● THE TASKS
- 1) In the text on Barbusse's novel Hell below, the paragraph beginning "A novel, translated by Robert Baldick" names the experiences the young man sees through the spy hole. List every one of them.
- 2) In the text on Barbusse's novel Hell below, how old is the narrator according to the final paragraph?
- 3) Summarize the text on Barbusse's novel Hell below in two sentences.

Henri Barbusse, Hell [or The Inferno], Trans. by Robert Baldick, Turtle Point Press, 2004 [1908.].

„A novel, translated by Robert Baldick. A young man staying in a Paris boarding house finds a hole in the wall above his bed. Alternately voyeur and seer, he obsessively studies the private moments and secret activities of his neighbors: childbirth, first love, marriage, betrayal, illness and death all present themselves to him through this spy hole. Decades ahead of its time, "Hell" shocked and scandalized the reviewing public when first released in English in 1966. Even so, the New Republic praised "the beauty of the book's nervous yet fluid rhythms... The book sweeps, away life's illusions."

„Although sometimes considered as an erotic work, this is in fact a philosophical novel about solipsism. This theme is treated brilliantly: a man looks through a hole in a wall in a hotel room into another room, where he observes scenes about life and death, like sex or a dying person who insults a priest. He always asks himself: is this real or are these scenes only in my thoughts? Does the world outside me exist? His answer is negative: I am alone. It brings him on the brink of schizophrenia. Even science cannot help him. But ultimately he chooses to continue to live, because there is still a sparkle of hope. To find out why, you should read this novel. An ambitious, not always well understood, but brilliant work about an essential philosophical problem.“ - Luc Reynaert at Amazon.com

"It is hard to overestimate the power of this book. A young man (it is regrettable that we never get to put a name to the narrator) cuts a small hole in the wall of his room and watches life, quite literally, 'pass him by'. He bears witness to everything: false love, carnal desire, death (there is an unforgettable scene in which a volatile old man refuses to confess to a priest on his deathbed) all the while making biting observations which strip away, layer by layer, the lies we tell ourselves to keep living. As one reads one almost feels guilty, thinking to oneself "yes, I claimed to love and didn't really love in this situation, I behaved in this way, etc...." It is that true to life despite being a work of solipsism. This is a must.“ - J from NY at Amazon.com

„The Inferno (also known as ‘Hell’) is a short novel written by Henri Barbusse, first published in 1908. The unnamed narrator is a thirty-year-old bachelor who has just arrived in Paris to start a new job at a bank. But the majority of the ‘action’ occurs inside his hotel after he discovers a small hole in the wall, which allows him to view the room next door. During the course of the following month he becomes obsessed with the events inside this room. He delays going to his new job at the bank, as the room offers such a compelling view of humanity.

● LISTED ENTRIES
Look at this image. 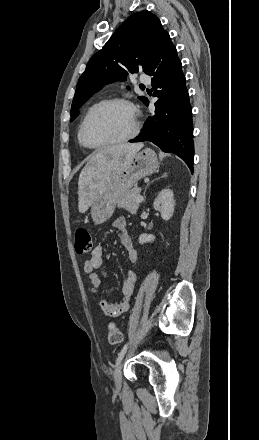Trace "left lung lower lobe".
Returning a JSON list of instances; mask_svg holds the SVG:
<instances>
[{
    "label": "left lung lower lobe",
    "mask_w": 259,
    "mask_h": 440,
    "mask_svg": "<svg viewBox=\"0 0 259 440\" xmlns=\"http://www.w3.org/2000/svg\"><path fill=\"white\" fill-rule=\"evenodd\" d=\"M181 61L168 35L146 74L152 76L155 113L131 142L150 141L162 151L174 153L193 173L194 144L192 111ZM148 100L145 104L148 105Z\"/></svg>",
    "instance_id": "1"
}]
</instances>
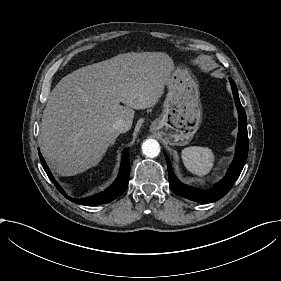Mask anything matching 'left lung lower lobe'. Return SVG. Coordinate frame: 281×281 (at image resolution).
Listing matches in <instances>:
<instances>
[{"mask_svg":"<svg viewBox=\"0 0 281 281\" xmlns=\"http://www.w3.org/2000/svg\"><path fill=\"white\" fill-rule=\"evenodd\" d=\"M231 88L234 95L235 104L239 115V131L235 151V157L229 167L226 176L211 190L202 191L187 185L182 184L174 175L170 160L165 154L170 187L177 195L198 202L211 203L225 196L233 186L234 182L240 175L248 156V134H247V119L245 111L240 103L238 90L235 82L229 78Z\"/></svg>","mask_w":281,"mask_h":281,"instance_id":"obj_1","label":"left lung lower lobe"}]
</instances>
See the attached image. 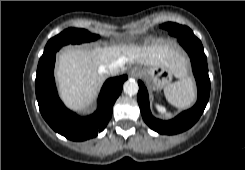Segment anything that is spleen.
Listing matches in <instances>:
<instances>
[{
	"instance_id": "1",
	"label": "spleen",
	"mask_w": 245,
	"mask_h": 170,
	"mask_svg": "<svg viewBox=\"0 0 245 170\" xmlns=\"http://www.w3.org/2000/svg\"><path fill=\"white\" fill-rule=\"evenodd\" d=\"M168 102L178 108L190 107L196 98L194 80L186 77L180 81L169 84L164 89Z\"/></svg>"
}]
</instances>
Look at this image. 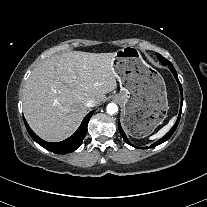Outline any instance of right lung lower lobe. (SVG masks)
<instances>
[{
  "label": "right lung lower lobe",
  "instance_id": "obj_1",
  "mask_svg": "<svg viewBox=\"0 0 207 207\" xmlns=\"http://www.w3.org/2000/svg\"><path fill=\"white\" fill-rule=\"evenodd\" d=\"M92 114H93V111H91L90 113L86 115V117L82 121L78 130L71 137L58 143H50V142H46L42 140L31 130V128L29 127V125L27 124L25 120L24 122H25V126H26L28 133L30 134L32 139L35 142H37L39 145H41L42 147H44L45 149L53 153L67 154L72 151H75L81 145L83 138L87 132V125H88V122Z\"/></svg>",
  "mask_w": 207,
  "mask_h": 207
}]
</instances>
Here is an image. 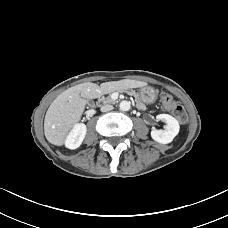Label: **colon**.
<instances>
[{"instance_id":"obj_1","label":"colon","mask_w":228,"mask_h":228,"mask_svg":"<svg viewBox=\"0 0 228 228\" xmlns=\"http://www.w3.org/2000/svg\"><path fill=\"white\" fill-rule=\"evenodd\" d=\"M160 99L163 104V107L167 111L172 113L179 122L184 123L186 121V111L177 101H175V99L171 95L162 93L160 95Z\"/></svg>"}]
</instances>
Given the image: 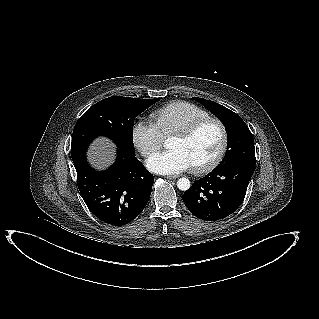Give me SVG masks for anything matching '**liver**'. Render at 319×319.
Masks as SVG:
<instances>
[{
  "instance_id": "obj_1",
  "label": "liver",
  "mask_w": 319,
  "mask_h": 319,
  "mask_svg": "<svg viewBox=\"0 0 319 319\" xmlns=\"http://www.w3.org/2000/svg\"><path fill=\"white\" fill-rule=\"evenodd\" d=\"M116 146L106 138L96 139L88 149L90 164L96 169L103 170L115 159Z\"/></svg>"
}]
</instances>
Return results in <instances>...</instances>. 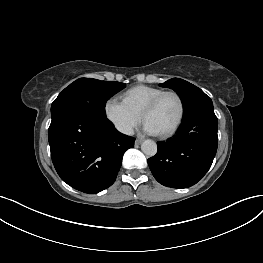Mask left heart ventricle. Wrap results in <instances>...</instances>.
Listing matches in <instances>:
<instances>
[{"label": "left heart ventricle", "mask_w": 263, "mask_h": 263, "mask_svg": "<svg viewBox=\"0 0 263 263\" xmlns=\"http://www.w3.org/2000/svg\"><path fill=\"white\" fill-rule=\"evenodd\" d=\"M180 113L178 99L174 95L165 96L158 106L146 117L149 123L158 134L170 130L176 123Z\"/></svg>", "instance_id": "left-heart-ventricle-1"}]
</instances>
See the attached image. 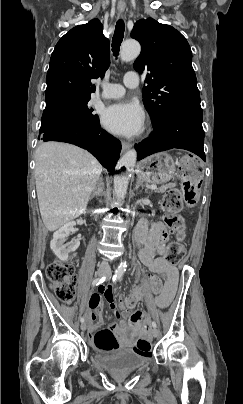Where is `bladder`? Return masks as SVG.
<instances>
[{
    "mask_svg": "<svg viewBox=\"0 0 243 404\" xmlns=\"http://www.w3.org/2000/svg\"><path fill=\"white\" fill-rule=\"evenodd\" d=\"M96 363L104 370L113 374H126L144 367L149 359L142 353L132 349L98 352Z\"/></svg>",
    "mask_w": 243,
    "mask_h": 404,
    "instance_id": "bladder-1",
    "label": "bladder"
}]
</instances>
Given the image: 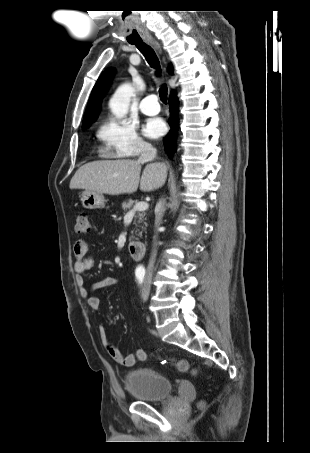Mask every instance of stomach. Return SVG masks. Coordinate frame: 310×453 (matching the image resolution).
Segmentation results:
<instances>
[{
  "label": "stomach",
  "instance_id": "1",
  "mask_svg": "<svg viewBox=\"0 0 310 453\" xmlns=\"http://www.w3.org/2000/svg\"><path fill=\"white\" fill-rule=\"evenodd\" d=\"M81 202L86 209L103 208L105 206L103 194L94 191H84L81 195Z\"/></svg>",
  "mask_w": 310,
  "mask_h": 453
}]
</instances>
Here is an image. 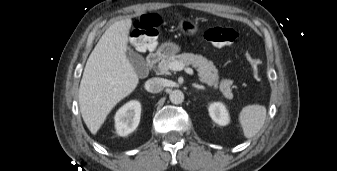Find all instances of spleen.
Instances as JSON below:
<instances>
[{
	"label": "spleen",
	"instance_id": "1",
	"mask_svg": "<svg viewBox=\"0 0 337 171\" xmlns=\"http://www.w3.org/2000/svg\"><path fill=\"white\" fill-rule=\"evenodd\" d=\"M265 106L253 104L245 106L239 114V122L246 138L255 136L263 127L266 119Z\"/></svg>",
	"mask_w": 337,
	"mask_h": 171
}]
</instances>
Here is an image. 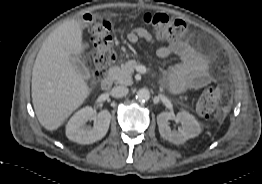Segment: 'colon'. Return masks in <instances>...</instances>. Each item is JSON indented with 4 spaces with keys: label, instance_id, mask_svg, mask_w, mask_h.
<instances>
[{
    "label": "colon",
    "instance_id": "obj_1",
    "mask_svg": "<svg viewBox=\"0 0 262 184\" xmlns=\"http://www.w3.org/2000/svg\"><path fill=\"white\" fill-rule=\"evenodd\" d=\"M88 26L93 49L94 70L90 87L95 88L105 76L108 67L115 60L111 24L106 18H97L91 14L83 16ZM146 25L153 31L157 39L168 42H177L183 38L187 31V24L163 13H146L143 17ZM219 92L214 87L206 88L196 102V109L206 119H215L219 115Z\"/></svg>",
    "mask_w": 262,
    "mask_h": 184
}]
</instances>
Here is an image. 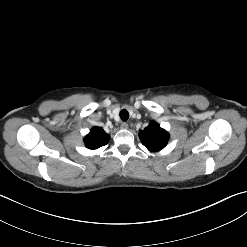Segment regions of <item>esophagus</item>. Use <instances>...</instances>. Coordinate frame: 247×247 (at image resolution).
<instances>
[{
    "label": "esophagus",
    "instance_id": "34e87169",
    "mask_svg": "<svg viewBox=\"0 0 247 247\" xmlns=\"http://www.w3.org/2000/svg\"><path fill=\"white\" fill-rule=\"evenodd\" d=\"M121 128H122V129H127V128H128V123L122 122V123H121Z\"/></svg>",
    "mask_w": 247,
    "mask_h": 247
}]
</instances>
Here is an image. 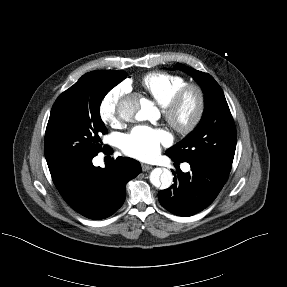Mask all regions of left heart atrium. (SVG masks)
<instances>
[{
	"label": "left heart atrium",
	"mask_w": 287,
	"mask_h": 287,
	"mask_svg": "<svg viewBox=\"0 0 287 287\" xmlns=\"http://www.w3.org/2000/svg\"><path fill=\"white\" fill-rule=\"evenodd\" d=\"M170 142L169 134L159 128L136 126L121 139L122 151L139 160H151L160 151L161 145Z\"/></svg>",
	"instance_id": "1"
}]
</instances>
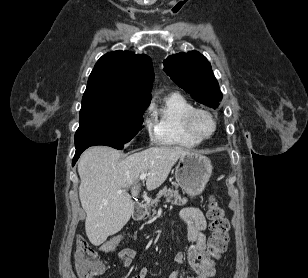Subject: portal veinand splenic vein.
Instances as JSON below:
<instances>
[{
  "label": "portal vein and splenic vein",
  "instance_id": "portal-vein-and-splenic-vein-1",
  "mask_svg": "<svg viewBox=\"0 0 308 278\" xmlns=\"http://www.w3.org/2000/svg\"><path fill=\"white\" fill-rule=\"evenodd\" d=\"M147 176H148V173H142V174L139 176V179H140V180H144V179L147 178ZM122 192H123L122 190L117 191L118 194H121Z\"/></svg>",
  "mask_w": 308,
  "mask_h": 278
}]
</instances>
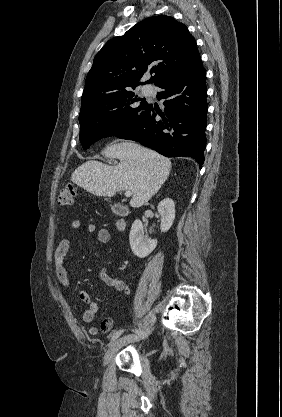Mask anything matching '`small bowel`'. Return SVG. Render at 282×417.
<instances>
[{
	"mask_svg": "<svg viewBox=\"0 0 282 417\" xmlns=\"http://www.w3.org/2000/svg\"><path fill=\"white\" fill-rule=\"evenodd\" d=\"M69 227L72 232H79L82 229V222L78 219H74L70 222ZM88 231L97 232L98 240L102 243H107L110 240V232L107 228H97V226L92 223L89 224ZM68 250L69 240L65 238L60 241L54 252L55 273L59 282L66 288L70 286L68 272L64 267V261L68 253ZM97 277L106 286L118 292H121L126 296L130 294V288L128 284L119 278L110 276L105 269H100L98 271ZM79 298L83 303L87 305V307L82 311V318L86 323H90L94 319L95 314L98 310V304L86 290H82L79 293ZM113 324V318L107 317L101 322V324L98 327H89L88 333L90 335H96L99 332H109L112 329Z\"/></svg>",
	"mask_w": 282,
	"mask_h": 417,
	"instance_id": "obj_1",
	"label": "small bowel"
}]
</instances>
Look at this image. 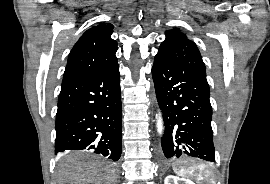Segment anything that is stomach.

● ANSWERS BELOW
- 1) Childbirth, first love, marriage, betrayal, illness, and death.

- 2) He is thirty years old.

- 3) Henri Barbusse's novel Hell, first published in 1908, follows an unnamed young man in Paris who watches the private lives of his neighbors through a hole in the wall, witnessing love, sex, and death. Though sometimes taken as an erotic work, it is described as a philosophical novel about solipsism and praised as powerful and true to life.